Your objective: Determine how many lines in the records hold "août", then give that number by itself.

Excerpted data:

——————————

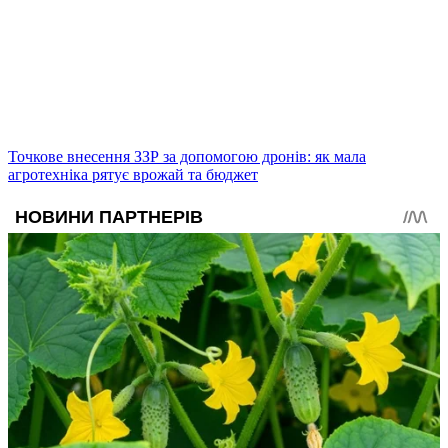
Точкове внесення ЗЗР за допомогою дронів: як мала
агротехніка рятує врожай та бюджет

——————————

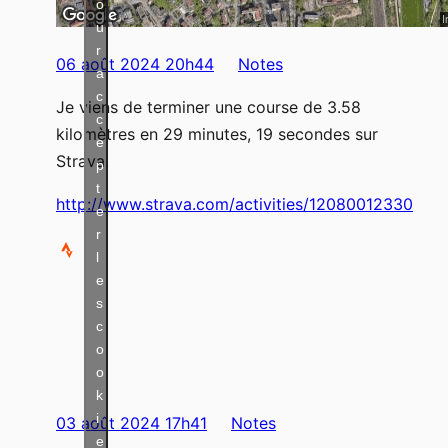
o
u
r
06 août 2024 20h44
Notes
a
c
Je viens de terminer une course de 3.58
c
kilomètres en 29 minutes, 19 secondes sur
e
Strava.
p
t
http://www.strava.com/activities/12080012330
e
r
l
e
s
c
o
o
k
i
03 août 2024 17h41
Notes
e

——————————

Your response: 2